[TASK DETAILS] Copy the lines below exactly. No picture goes into the copy.

(Collected data)
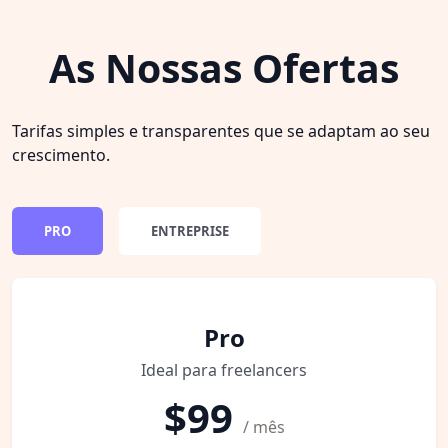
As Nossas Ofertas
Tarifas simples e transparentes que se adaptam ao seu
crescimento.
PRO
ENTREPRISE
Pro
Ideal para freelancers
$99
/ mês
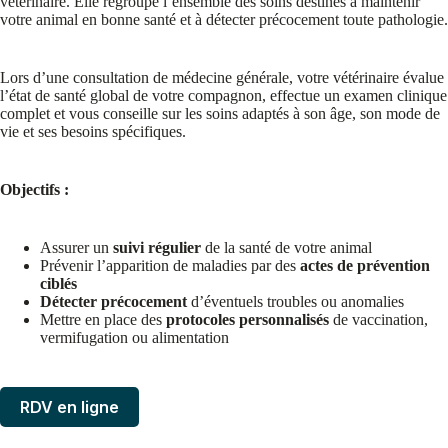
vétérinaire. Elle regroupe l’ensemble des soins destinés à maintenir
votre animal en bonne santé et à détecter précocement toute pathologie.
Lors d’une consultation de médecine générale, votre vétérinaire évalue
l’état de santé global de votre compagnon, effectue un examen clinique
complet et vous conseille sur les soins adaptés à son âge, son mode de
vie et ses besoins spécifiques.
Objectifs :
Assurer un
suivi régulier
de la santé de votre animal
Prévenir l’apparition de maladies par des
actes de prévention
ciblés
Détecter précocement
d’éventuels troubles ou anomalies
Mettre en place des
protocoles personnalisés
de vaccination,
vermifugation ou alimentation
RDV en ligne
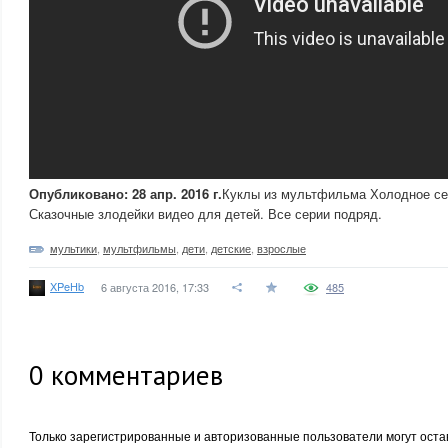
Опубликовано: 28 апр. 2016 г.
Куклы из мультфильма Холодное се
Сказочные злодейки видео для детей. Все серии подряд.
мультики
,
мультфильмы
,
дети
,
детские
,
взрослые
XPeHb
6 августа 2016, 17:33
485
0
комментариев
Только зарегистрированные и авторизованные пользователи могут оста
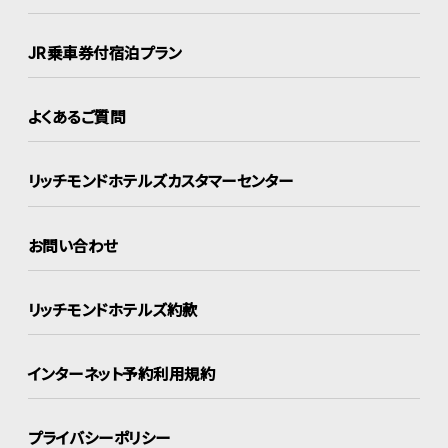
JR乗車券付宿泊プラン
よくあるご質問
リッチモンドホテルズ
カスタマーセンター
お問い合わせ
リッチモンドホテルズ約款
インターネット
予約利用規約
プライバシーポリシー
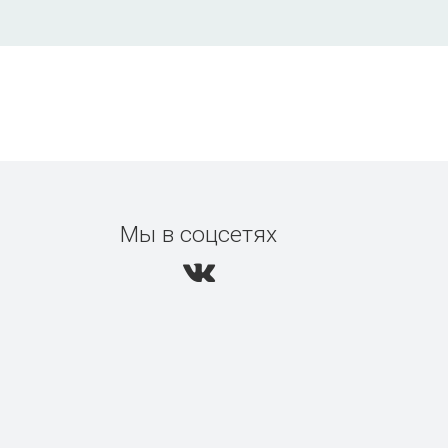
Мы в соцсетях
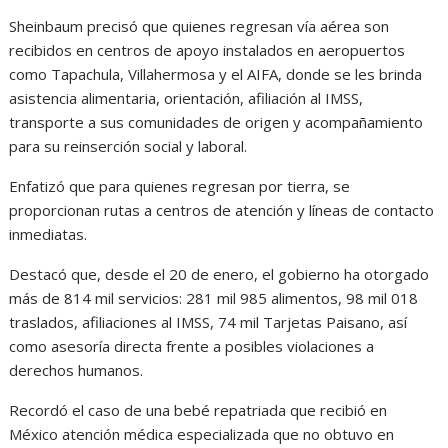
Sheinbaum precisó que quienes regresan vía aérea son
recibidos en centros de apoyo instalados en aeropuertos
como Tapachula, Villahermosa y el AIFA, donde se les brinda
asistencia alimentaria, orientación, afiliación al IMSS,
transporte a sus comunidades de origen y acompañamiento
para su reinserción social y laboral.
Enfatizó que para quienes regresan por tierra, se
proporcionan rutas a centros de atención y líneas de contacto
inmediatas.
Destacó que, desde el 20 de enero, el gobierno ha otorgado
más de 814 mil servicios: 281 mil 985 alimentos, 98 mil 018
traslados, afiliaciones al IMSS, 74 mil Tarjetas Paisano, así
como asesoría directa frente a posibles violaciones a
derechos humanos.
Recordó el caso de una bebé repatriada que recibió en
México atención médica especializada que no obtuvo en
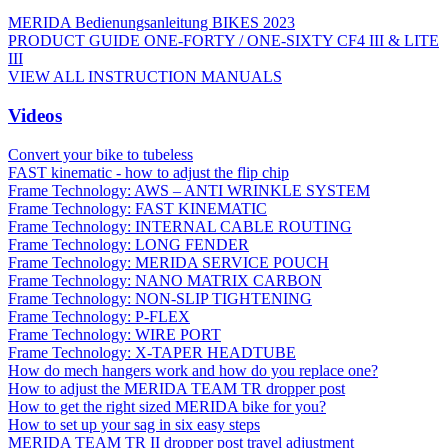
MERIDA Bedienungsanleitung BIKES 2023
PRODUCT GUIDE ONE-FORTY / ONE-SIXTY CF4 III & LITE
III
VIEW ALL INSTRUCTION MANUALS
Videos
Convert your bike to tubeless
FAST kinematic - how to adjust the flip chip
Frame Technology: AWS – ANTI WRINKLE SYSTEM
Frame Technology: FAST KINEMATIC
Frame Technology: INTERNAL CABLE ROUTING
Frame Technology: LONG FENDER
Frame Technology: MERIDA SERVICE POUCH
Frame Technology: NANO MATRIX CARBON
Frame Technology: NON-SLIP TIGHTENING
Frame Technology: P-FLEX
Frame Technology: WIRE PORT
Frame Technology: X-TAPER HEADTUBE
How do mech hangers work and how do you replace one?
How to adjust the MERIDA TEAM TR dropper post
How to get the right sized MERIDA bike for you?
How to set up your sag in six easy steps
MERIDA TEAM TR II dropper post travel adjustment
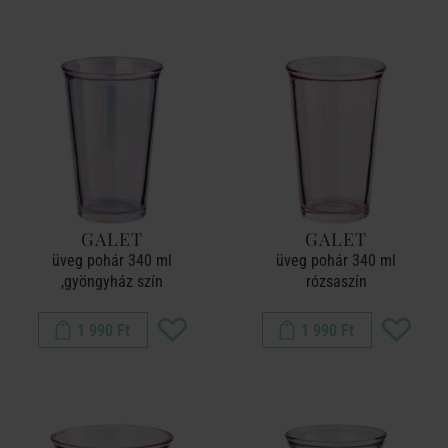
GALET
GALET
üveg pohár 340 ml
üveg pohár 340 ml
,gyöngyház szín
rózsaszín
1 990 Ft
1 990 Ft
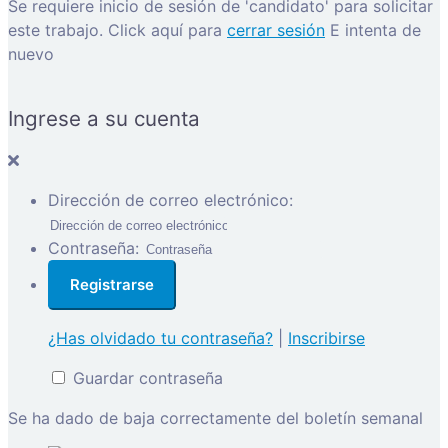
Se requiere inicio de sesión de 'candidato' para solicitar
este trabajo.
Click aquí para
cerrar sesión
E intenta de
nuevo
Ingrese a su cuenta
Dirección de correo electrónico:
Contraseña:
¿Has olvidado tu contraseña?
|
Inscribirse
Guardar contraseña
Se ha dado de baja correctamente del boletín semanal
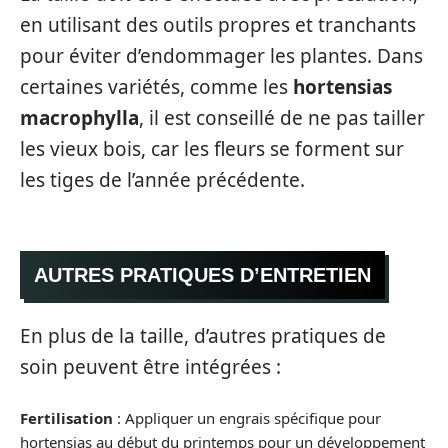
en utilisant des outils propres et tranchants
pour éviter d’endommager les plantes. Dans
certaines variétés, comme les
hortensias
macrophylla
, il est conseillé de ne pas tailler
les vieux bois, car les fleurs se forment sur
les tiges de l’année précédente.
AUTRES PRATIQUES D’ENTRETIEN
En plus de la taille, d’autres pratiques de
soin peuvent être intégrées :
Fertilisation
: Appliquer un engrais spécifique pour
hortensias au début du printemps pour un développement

[ANSWER]
As Nossas Ofertas
Tarifas simples e transparentes que se adaptam ao seu
crescimento.
PRO
ENTREPRISE
Pro
Ideal para freelancers
$99
/ mês
vétérinaire. Elle regroupe l’ensemble des soins destinés à maintenir
votre animal en bonne santé et à détecter précocement toute pathologie.
Lors d’une consultation de médecine générale, votre vétérinaire évalue
l’état de santé global de votre compagnon, effectue un examen clinique
complet et vous conseille sur les soins adaptés à son âge, son mode de
vie et ses besoins spécifiques.
Objectifs :
Assurer un
suivi régulier
de la santé de votre animal
Prévenir l’apparition de maladies par des
actes de prévention
ciblés
Détecter précocement
d’éventuels troubles ou anomalies
Mettre en place des
protocoles personnalisés
de vaccination,
vermifugation ou alimentation
RDV en ligne
Опубликовано: 28 апр. 2016 г.
Куклы из мультфильма Холодное се
Сказочные злодейки видео для детей. Все серии подряд.
мультики
,
мультфильмы
,
дети
,
детские
,
взрослые
XPeHb
6 августа 2016, 17:33
485
0
комментариев
Только зарегистрированные и авторизованные пользователи могут оста
JR乗車券付宿泊プラン
よくあるご質問
リッチモンドホテルズ
カスタマーセンター
お問い合わせ
リッチモンドホテルズ約款
インターネット
予約利用規約
プライバシーポリシー
Мы в соцсетях
Sheinbaum precisó que quienes regresan vía aérea son
recibidos en centros de apoyo instalados en aeropuertos
como Tapachula, Villahermosa y el AIFA, donde se les brinda
asistencia alimentaria, orientación, afiliación al IMSS,
transporte a sus comunidades de origen y acompañamiento
para su reinserción social y laboral.
Enfatizó que para quienes regresan por tierra, se
proporcionan rutas a centros de atención y líneas de contacto
inmediatas.
Destacó que, desde el 20 de enero, el gobierno ha otorgado
más de 814 mil servicios: 281 mil 985 alimentos, 98 mil 018
traslados, afiliaciones al IMSS, 74 mil Tarjetas Paisano, así
como asesoría directa frente a posibles violaciones a
derechos humanos.
Recordó el caso de una bebé repatriada que recibió en
México atención médica especializada que no obtuvo en
MERIDA Bedienungsanleitung BIKES 2023
PRODUCT GUIDE ONE-FORTY / ONE-SIXTY CF4 III & LITE
III
VIEW ALL INSTRUCTION MANUALS
Videos
Convert your bike to tubeless
FAST kinematic - how to adjust the flip chip
Frame Technology: AWS – ANTI WRINKLE SYSTEM
Frame Technology: FAST KINEMATIC
Frame Technology: INTERNAL CABLE ROUTING
Frame Technology: LONG FENDER
Frame Technology: MERIDA SERVICE POUCH
Frame Technology: NANO MATRIX CARBON
Frame Technology: NON-SLIP TIGHTENING
Frame Technology: P-FLEX
Frame Technology: WIRE PORT
Frame Technology: X-TAPER HEADTUBE
How do mech hangers work and how do you replace one?
How to adjust the MERIDA TEAM TR dropper post
How to get the right sized MERIDA bike for you?
How to set up your sag in six easy steps
MERIDA TEAM TR II dropper post travel adjustment
GALET
GALET
üveg pohár 340 ml
üveg pohár 340 ml
,gyöngyház szín
rózsaszín
1 990 Ft
1 990 Ft
Se requiere inicio de sesión de 'candidato' para solicitar
este trabajo.
Click aquí para
cerrar sesión
E intenta de
nuevo
Ingrese a su cuenta
Dirección de correo electrónico:
Contraseña:
¿Has olvidado tu contraseña?
|
Inscribirse
Guardar contraseña
Se ha dado de baja correctamente del boletín semanal
en utilisant des outils propres et tranchants
pour éviter d’endommager les plantes. Dans
certaines variétés, comme les
hortensias
macrophylla
, il est conseillé de ne pas tailler
les vieux bois, car les fleurs se forment sur
les tiges de l’année précédente.
AUTRES PRATIQUES D’ENTRETIEN
En plus de la taille, d’autres pratiques de
soin peuvent être intégrées :
Fertilisation
: Appliquer un engrais spécifique pour
hortensias au début du printemps pour un développement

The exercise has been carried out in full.